Grandma was the sole caregiver for the baby and five siblings, all recently orphaned. If she took the baby to the hospital, who would care for the other children?

A family member must stay with a sick child. Fortunately, the baby was watched throughout the day and showed improvement with Tylenol syrup and antibiotic. However, the complications of bush treatment were evident once again.

Emaswati line up around three school buildings awaiting treatment.

Meanwhile, waiting in the eyeglass line was a 14-year-old girl with bilateral nystagmus, meaning her eyes dart back and forth involuntarily. “Lenses do not stop the eyes from moving, so we could not help her,” said Nick Creasap, 4th year medical student volunteering from Ohio.

Another case: “I don’t often question God,” said Kalvin Tuinstra, Echo’s father. “But when I watched a little 5-year-old girl with a club foot, only half of the other leg, a hydrocephalic head, and a cleft palate, I couldn’t help but wonder what God had in mind for her…”

Last year The Luke Commission cared for a lady with chronic osteomyelitis. She returned to last Monday’s clinic.

An accident in the 1980’s mangled her right arm from wrist to shoulder. Infection settled in the bones and oozed through her skin for years. Her body revealed hundreds, if not thousands, of scars from witchdoctor cuts, as she furtively tried to relieve her suffering.

This lady needs TLC’s help daily. But getting her out of the bush every day is a big problem.

In 2010 Harry and Echo put her on IV antibiotics for three months. She stayed in Manzini with her sister, and every day went to the TLC campus for treatment.

“Bone infections are hard to penetrate. She probably needs 3 to 6 months more of IV antibiotics,” explained Harry.

Harry considers how to assist, again, this woman and her badly infected arm.

That’s complicated enough. But more problems surfaced. Treating patients who live in remote communities is usually a logistical nightmare, as this one is turning out to be.

TLC staff members registers this patient and asks many questions. Triage happens everywhere at TLC clinics – under trees, out in the sun, in the shade of buildings, and occasionally inside.

This mother has 7 children, 6 still living at home. “The father is not in the picture,” said her pastor. Her sister no longer lives in Manzini. The woman’s only income is R10 to R30 ($1 to $4), which she might make on a “good” day selling oranges and buns.

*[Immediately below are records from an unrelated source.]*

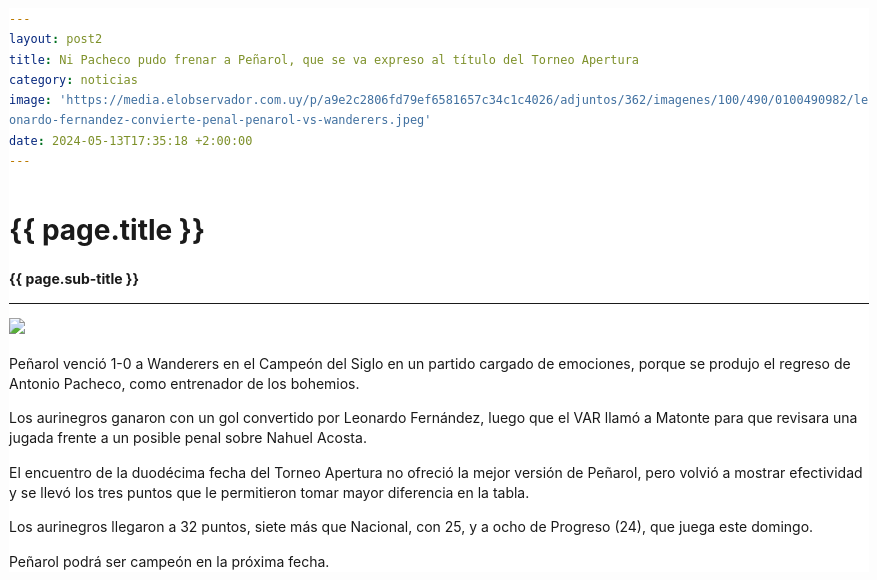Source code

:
 ```yaml
---
layout: post2
title: Ni Pacheco pudo frenar a Peñarol, que se va expreso al título del Torneo Apertura
category: noticias
image: 'https://media.elobservador.com.uy/p/a9e2c2806fd79ef6581657c34c1c4026/adjuntos/362/imagenes/100/490/0100490982/leonardo-fernandez-convierte-penal-penarol-vs-wanderers.jpeg'
date: 2024-05-13T17:35:18 +2:00:00
---
```


<div class="mt-5 mb-4 dyuthi_regular top-top-style">
    <h1 class="kustom_culture black-title">
        {{ page.title }} 
    </h1>
    <strong>{{ page.sub-title }}</strong>
    <hr>
</div>
<img style='width: 100%' src='{{ post.image }}'>

Peñarol venció 1-0 a Wanderers en el Campeón del Siglo en un partido cargado de emociones, porque se produjo el regreso de Antonio Pacheco, como entrenador de los bohemios.

Los aurinegros ganaron con un gol convertido por Leonardo Fernández, luego que el VAR llamó a Matonte para que revisara una jugada frente a un posible penal sobre Nahuel Acosta.

El encuentro de la duodécima fecha del Torneo Apertura no ofreció la mejor versión de Peñarol, pero volvió a mostrar efectividad y se llevó los tres puntos que le permitieron tomar mayor diferencia en la tabla.

Los aurinegros llegaron a 32 puntos, siete más que Nacional, con 25, y a ocho de Progreso (24), que juega este domingo.

Peñarol podrá ser campeón en la próxima fecha.
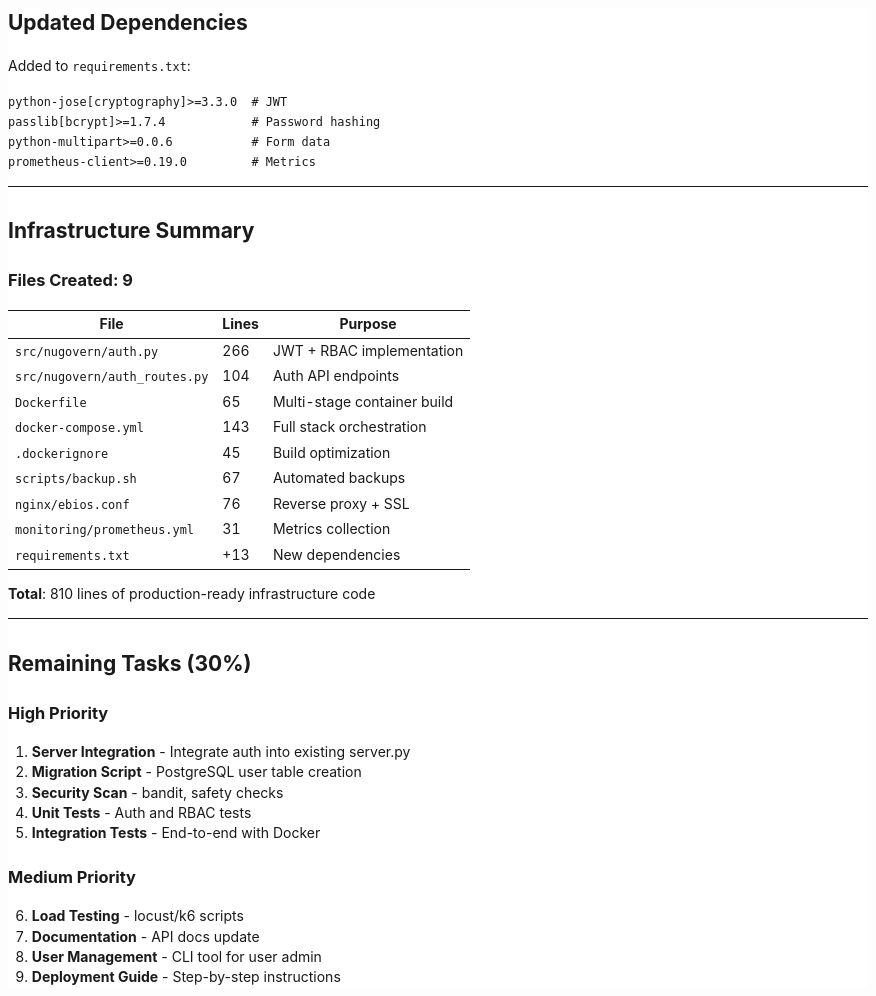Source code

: 
## Updated Dependencies

Added to `requirements.txt`:
```
python-jose[cryptography]>=3.3.0  # JWT
passlib[bcrypt]>=1.7.4            # Password hashing
python-multipart>=0.0.6           # Form data
prometheus-client>=0.19.0         # Metrics
```

---

## Infrastructure Summary

### Files Created: 9

| File | Lines | Purpose |
|------|-------|---------|
| `src/nugovern/auth.py` | 266 | JWT + RBAC implementation |
| `src/nugovern/auth_routes.py` | 104 | Auth API endpoints |
| `Dockerfile` | 65 | Multi-stage container build |
| `docker-compose.yml` | 143 | Full stack orchestration |
| `.dockerignore` | 45 | Build optimization |
| `scripts/backup.sh` | 67 | Automated backups |
| `nginx/ebios.conf` | 76 | Reverse proxy + SSL |
| `monitoring/prometheus.yml` | 31 | Metrics collection |
| `requirements.txt` | +13 | New dependencies |

**Total**: 810 lines of production-ready infrastructure code

---

## Remaining Tasks (30%)

### High Priority
1. **Server Integration** - Integrate auth into existing server.py
2. **Migration Script** - PostgreSQL user table creation
3. **Security Scan** - bandit, safety checks
4. **Unit Tests** - Auth and RBAC tests
5. **Integration Tests** - End-to-end with Docker

### Medium Priority
6. **Load Testing** - locust/k6 scripts
7. **Documentation** - API docs update
8. **User Management** - CLI tool for user admin
9. **Deployment Guide** - Step-by-step instructions
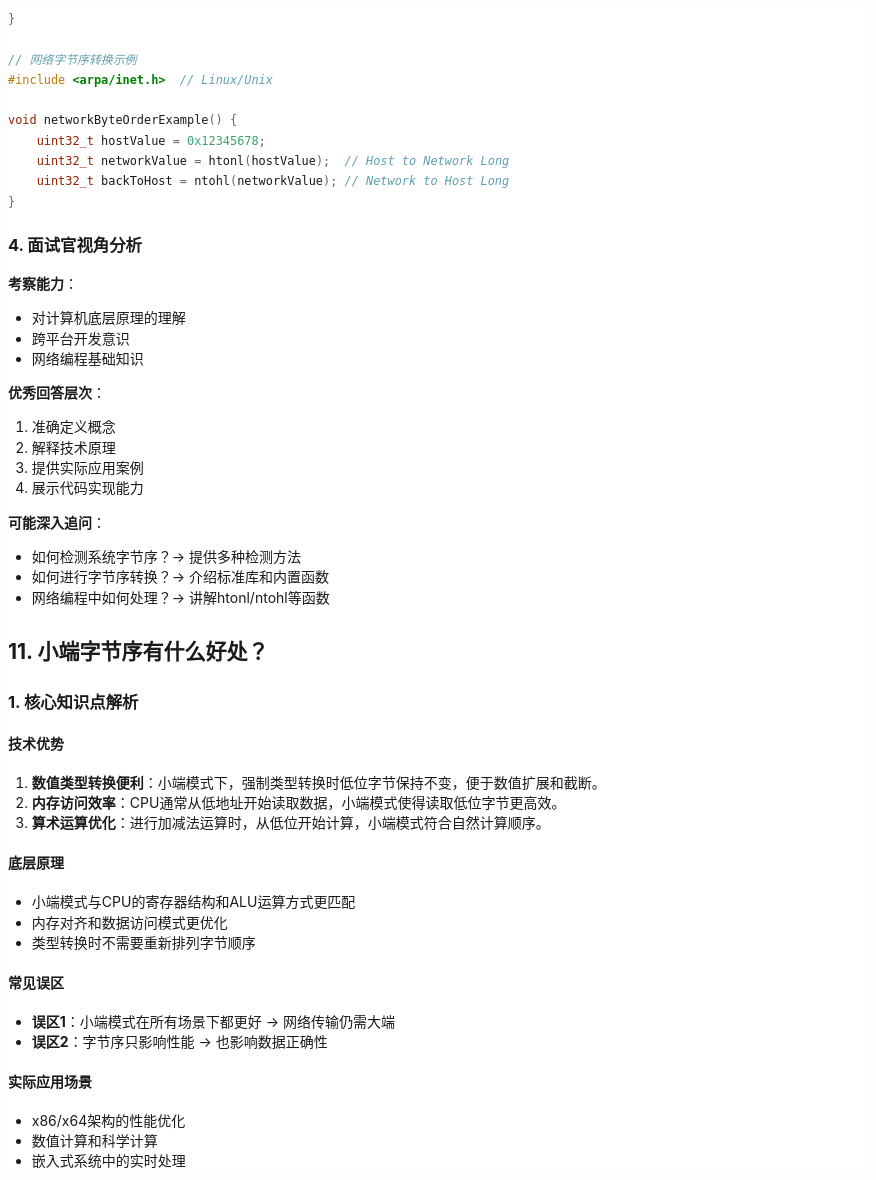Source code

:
 ```cpp
}

// 网络字节序转换示例
#include <arpa/inet.h>  // Linux/Unix

void networkByteOrderExample() {
    uint32_t hostValue = 0x12345678;
    uint32_t networkValue = htonl(hostValue);  // Host to Network Long
    uint32_t backToHost = ntohl(networkValue); // Network to Host Long
}
```

### 4. 面试官视角分析

**考察能力**：
- 对计算机底层原理的理解
- 跨平台开发意识
- 网络编程基础知识

**优秀回答层次**：
1. 准确定义概念
2. 解释技术原理
3. 提供实际应用案例
4. 展示代码实现能力

**可能深入追问**：
- 如何检测系统字节序？→ 提供多种检测方法
- 如何进行字节序转换？→ 介绍标准库和内置函数
- 网络编程中如何处理？→ 讲解htonl/ntohl等函数

## 11. 小端字节序有什么好处？

### 1. 核心知识点解析

#### 技术优势
1. **数值类型转换便利**：小端模式下，强制类型转换时低位字节保持不变，便于数值扩展和截断。
2. **内存访问效率**：CPU通常从低地址开始读取数据，小端模式使得读取低位字节更高效。
3. **算术运算优化**：进行加减法运算时，从低位开始计算，小端模式符合自然计算顺序。

#### 底层原理
- 小端模式与CPU的寄存器结构和ALU运算方式更匹配
- 内存对齐和数据访问模式更优化
- 类型转换时不需要重新排列字节顺序

#### 常见误区
- **误区1**：小端模式在所有场景下都更好 → 网络传输仍需大端
- **误区2**：字节序只影响性能 → 也影响数据正确性

#### 实际应用场景
- x86/x64架构的性能优化
- 数值计算和科学计算
- 嵌入式系统中的实时处理
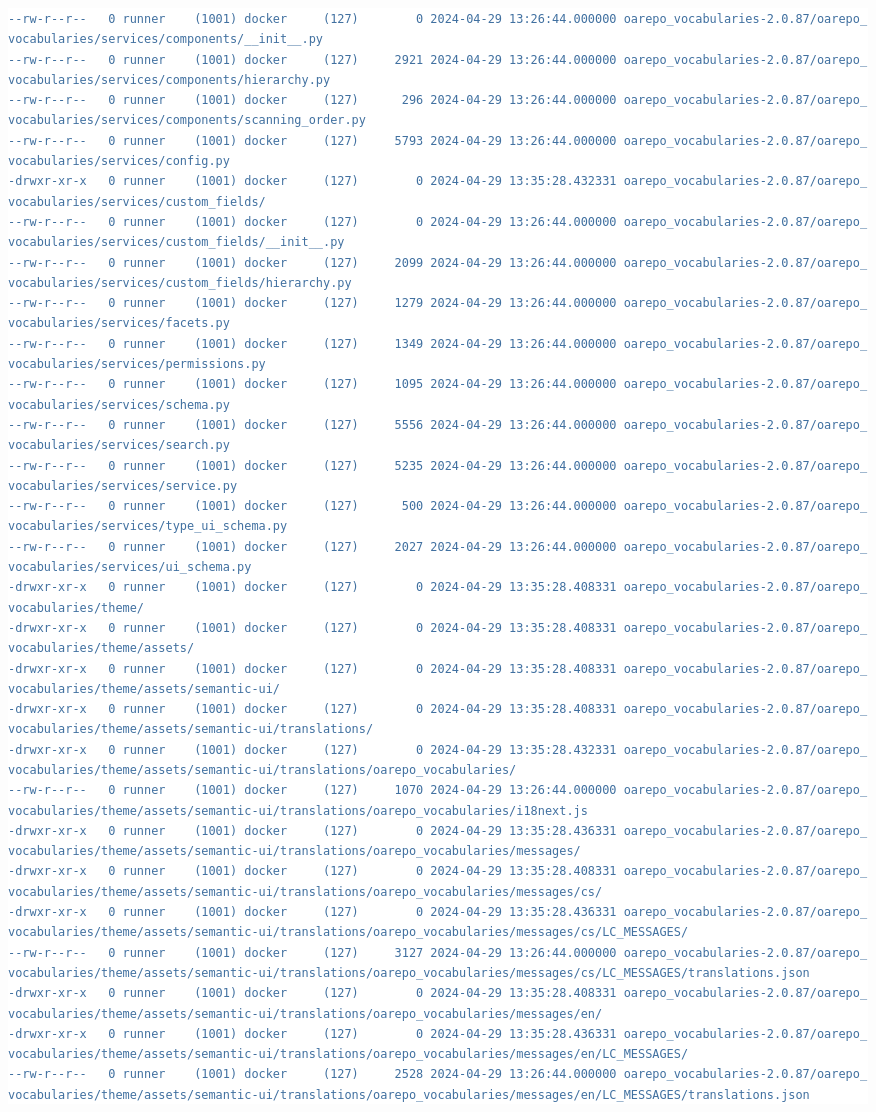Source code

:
 ```diff
--rw-r--r--   0 runner    (1001) docker     (127)        0 2024-04-29 13:26:44.000000 oarepo_vocabularies-2.0.87/oarepo_vocabularies/services/components/__init__.py
--rw-r--r--   0 runner    (1001) docker     (127)     2921 2024-04-29 13:26:44.000000 oarepo_vocabularies-2.0.87/oarepo_vocabularies/services/components/hierarchy.py
--rw-r--r--   0 runner    (1001) docker     (127)      296 2024-04-29 13:26:44.000000 oarepo_vocabularies-2.0.87/oarepo_vocabularies/services/components/scanning_order.py
--rw-r--r--   0 runner    (1001) docker     (127)     5793 2024-04-29 13:26:44.000000 oarepo_vocabularies-2.0.87/oarepo_vocabularies/services/config.py
-drwxr-xr-x   0 runner    (1001) docker     (127)        0 2024-04-29 13:35:28.432331 oarepo_vocabularies-2.0.87/oarepo_vocabularies/services/custom_fields/
--rw-r--r--   0 runner    (1001) docker     (127)        0 2024-04-29 13:26:44.000000 oarepo_vocabularies-2.0.87/oarepo_vocabularies/services/custom_fields/__init__.py
--rw-r--r--   0 runner    (1001) docker     (127)     2099 2024-04-29 13:26:44.000000 oarepo_vocabularies-2.0.87/oarepo_vocabularies/services/custom_fields/hierarchy.py
--rw-r--r--   0 runner    (1001) docker     (127)     1279 2024-04-29 13:26:44.000000 oarepo_vocabularies-2.0.87/oarepo_vocabularies/services/facets.py
--rw-r--r--   0 runner    (1001) docker     (127)     1349 2024-04-29 13:26:44.000000 oarepo_vocabularies-2.0.87/oarepo_vocabularies/services/permissions.py
--rw-r--r--   0 runner    (1001) docker     (127)     1095 2024-04-29 13:26:44.000000 oarepo_vocabularies-2.0.87/oarepo_vocabularies/services/schema.py
--rw-r--r--   0 runner    (1001) docker     (127)     5556 2024-04-29 13:26:44.000000 oarepo_vocabularies-2.0.87/oarepo_vocabularies/services/search.py
--rw-r--r--   0 runner    (1001) docker     (127)     5235 2024-04-29 13:26:44.000000 oarepo_vocabularies-2.0.87/oarepo_vocabularies/services/service.py
--rw-r--r--   0 runner    (1001) docker     (127)      500 2024-04-29 13:26:44.000000 oarepo_vocabularies-2.0.87/oarepo_vocabularies/services/type_ui_schema.py
--rw-r--r--   0 runner    (1001) docker     (127)     2027 2024-04-29 13:26:44.000000 oarepo_vocabularies-2.0.87/oarepo_vocabularies/services/ui_schema.py
-drwxr-xr-x   0 runner    (1001) docker     (127)        0 2024-04-29 13:35:28.408331 oarepo_vocabularies-2.0.87/oarepo_vocabularies/theme/
-drwxr-xr-x   0 runner    (1001) docker     (127)        0 2024-04-29 13:35:28.408331 oarepo_vocabularies-2.0.87/oarepo_vocabularies/theme/assets/
-drwxr-xr-x   0 runner    (1001) docker     (127)        0 2024-04-29 13:35:28.408331 oarepo_vocabularies-2.0.87/oarepo_vocabularies/theme/assets/semantic-ui/
-drwxr-xr-x   0 runner    (1001) docker     (127)        0 2024-04-29 13:35:28.408331 oarepo_vocabularies-2.0.87/oarepo_vocabularies/theme/assets/semantic-ui/translations/
-drwxr-xr-x   0 runner    (1001) docker     (127)        0 2024-04-29 13:35:28.432331 oarepo_vocabularies-2.0.87/oarepo_vocabularies/theme/assets/semantic-ui/translations/oarepo_vocabularies/
--rw-r--r--   0 runner    (1001) docker     (127)     1070 2024-04-29 13:26:44.000000 oarepo_vocabularies-2.0.87/oarepo_vocabularies/theme/assets/semantic-ui/translations/oarepo_vocabularies/i18next.js
-drwxr-xr-x   0 runner    (1001) docker     (127)        0 2024-04-29 13:35:28.436331 oarepo_vocabularies-2.0.87/oarepo_vocabularies/theme/assets/semantic-ui/translations/oarepo_vocabularies/messages/
-drwxr-xr-x   0 runner    (1001) docker     (127)        0 2024-04-29 13:35:28.408331 oarepo_vocabularies-2.0.87/oarepo_vocabularies/theme/assets/semantic-ui/translations/oarepo_vocabularies/messages/cs/
-drwxr-xr-x   0 runner    (1001) docker     (127)        0 2024-04-29 13:35:28.436331 oarepo_vocabularies-2.0.87/oarepo_vocabularies/theme/assets/semantic-ui/translations/oarepo_vocabularies/messages/cs/LC_MESSAGES/
--rw-r--r--   0 runner    (1001) docker     (127)     3127 2024-04-29 13:26:44.000000 oarepo_vocabularies-2.0.87/oarepo_vocabularies/theme/assets/semantic-ui/translations/oarepo_vocabularies/messages/cs/LC_MESSAGES/translations.json
-drwxr-xr-x   0 runner    (1001) docker     (127)        0 2024-04-29 13:35:28.408331 oarepo_vocabularies-2.0.87/oarepo_vocabularies/theme/assets/semantic-ui/translations/oarepo_vocabularies/messages/en/
-drwxr-xr-x   0 runner    (1001) docker     (127)        0 2024-04-29 13:35:28.436331 oarepo_vocabularies-2.0.87/oarepo_vocabularies/theme/assets/semantic-ui/translations/oarepo_vocabularies/messages/en/LC_MESSAGES/
--rw-r--r--   0 runner    (1001) docker     (127)     2528 2024-04-29 13:26:44.000000 oarepo_vocabularies-2.0.87/oarepo_vocabularies/theme/assets/semantic-ui/translations/oarepo_vocabularies/messages/en/LC_MESSAGES/translations.json
```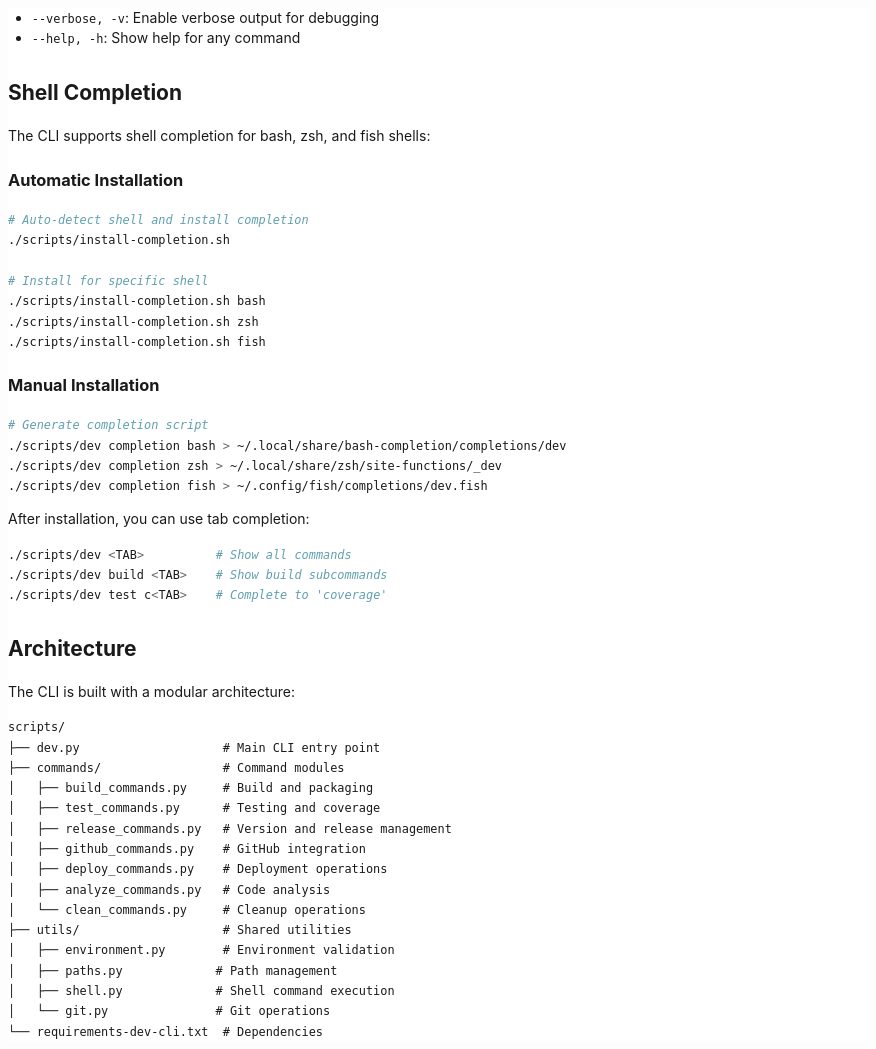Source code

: - `--verbose, -v`: Enable verbose output for debugging
- `--help, -h`: Show help for any command

## Shell Completion

The CLI supports shell completion for bash, zsh, and fish shells:

### Automatic Installation
```bash
# Auto-detect shell and install completion
./scripts/install-completion.sh

# Install for specific shell
./scripts/install-completion.sh bash
./scripts/install-completion.sh zsh
./scripts/install-completion.sh fish
```

### Manual Installation
```bash
# Generate completion script
./scripts/dev completion bash > ~/.local/share/bash-completion/completions/dev
./scripts/dev completion zsh > ~/.local/share/zsh/site-functions/_dev
./scripts/dev completion fish > ~/.config/fish/completions/dev.fish
```

After installation, you can use tab completion:
```bash
./scripts/dev <TAB>          # Show all commands
./scripts/dev build <TAB>    # Show build subcommands
./scripts/dev test c<TAB>    # Complete to 'coverage'
```

## Architecture

The CLI is built with a modular architecture:

```
scripts/
├── dev.py                    # Main CLI entry point
├── commands/                 # Command modules
│   ├── build_commands.py     # Build and packaging
│   ├── test_commands.py      # Testing and coverage
│   ├── release_commands.py   # Version and release management
│   ├── github_commands.py    # GitHub integration
│   ├── deploy_commands.py    # Deployment operations
│   ├── analyze_commands.py   # Code analysis
│   └── clean_commands.py     # Cleanup operations
├── utils/                    # Shared utilities
│   ├── environment.py        # Environment validation
│   ├── paths.py             # Path management
│   ├── shell.py             # Shell command execution
│   └── git.py               # Git operations
└── requirements-dev-cli.txt  # Dependencies
```
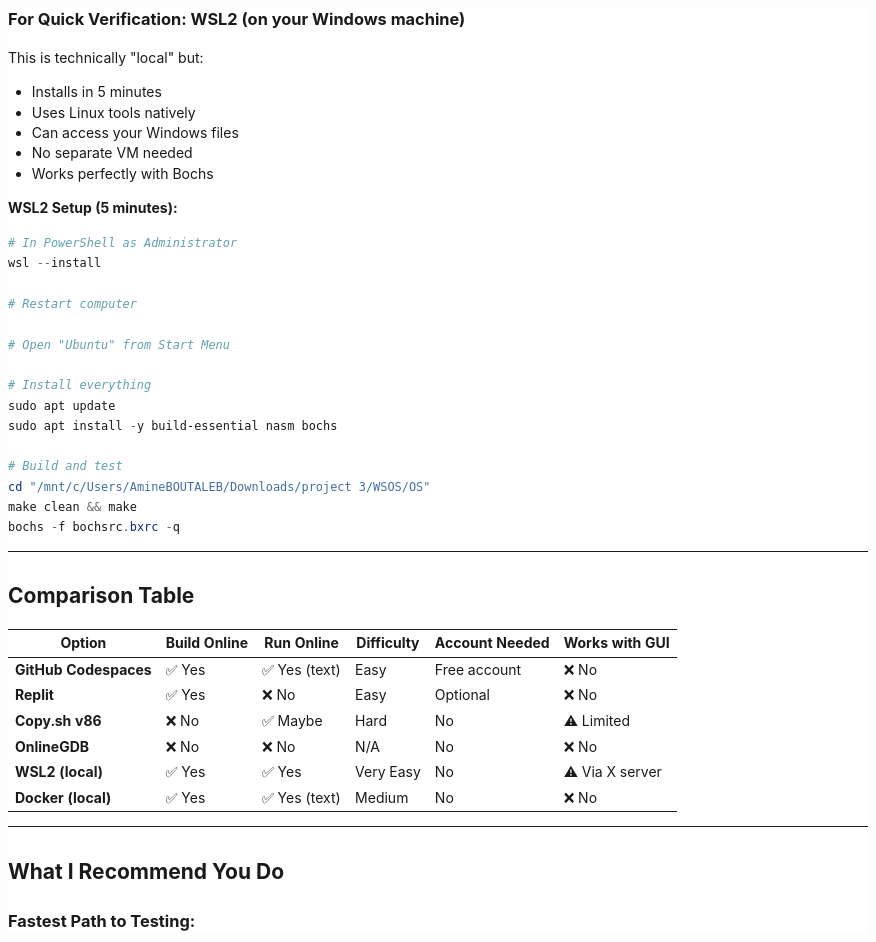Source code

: ### For Quick Verification: **WSL2 (on your Windows machine)**

This is technically "local" but:
- Installs in 5 minutes
- Uses Linux tools natively
- Can access your Windows files
- No separate VM needed
- Works perfectly with Bochs

**WSL2 Setup (5 minutes):**
```powershell
# In PowerShell as Administrator
wsl --install

# Restart computer

# Open "Ubuntu" from Start Menu

# Install everything
sudo apt update
sudo apt install -y build-essential nasm bochs

# Build and test
cd "/mnt/c/Users/AmineBOUTALEB/Downloads/project 3/WSOS/OS"
make clean && make
bochs -f bochsrc.bxrc -q
```

---

## Comparison Table

| Option | Build Online | Run Online | Difficulty | Account Needed | Works with GUI |
|--------|-------------|------------|------------|----------------|----------------|
| **GitHub Codespaces** | ✅ Yes | ✅ Yes (text) | Easy | Free account | ❌ No |
| **Replit** | ✅ Yes | ❌ No | Easy | Optional | ❌ No |
| **Copy.sh v86** | ❌ No | ✅ Maybe | Hard | No | ⚠️ Limited |
| **OnlineGDB** | ❌ No | ❌ No | N/A | No | ❌ No |
| **WSL2 (local)** | ✅ Yes | ✅ Yes | Very Easy | No | ⚠️ Via X server |
| **Docker (local)** | ✅ Yes | ✅ Yes (text) | Medium | No | ❌ No |

---

## What I Recommend You Do

### Fastest Path to Testing:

TLC could pay her transport every day to come from the country for IV antibiotics. But it would take hours to get here and be extremely costly. Maybe TLC should rent her a room in Manzini, so she could be close to her daily treatment. Still, what about her children, and how would she earn even a meager living?

Echo considered several ideas, none of them without risks. “I will get back to you in a few days,” she told the lady, “after I think and pray.”

Please join us…

Emaswati gather and rejoice when TLC team returns. This crowd will grow and grow into the night.

The Luke Commission team also transported an elderly lady from that clinic who is nigh until death from abdominal cancer. Staff leader Sipho checked her into the mission hospital.

“At least her family knows all that could be done has been done,” Echo said. “That’s very important to Emaswati.”

Yes, all that could be done has been done, and yet we are reminded how little that sometimes is. Jesus tells us to show compassion to the poor, but He does not say the road will be easy.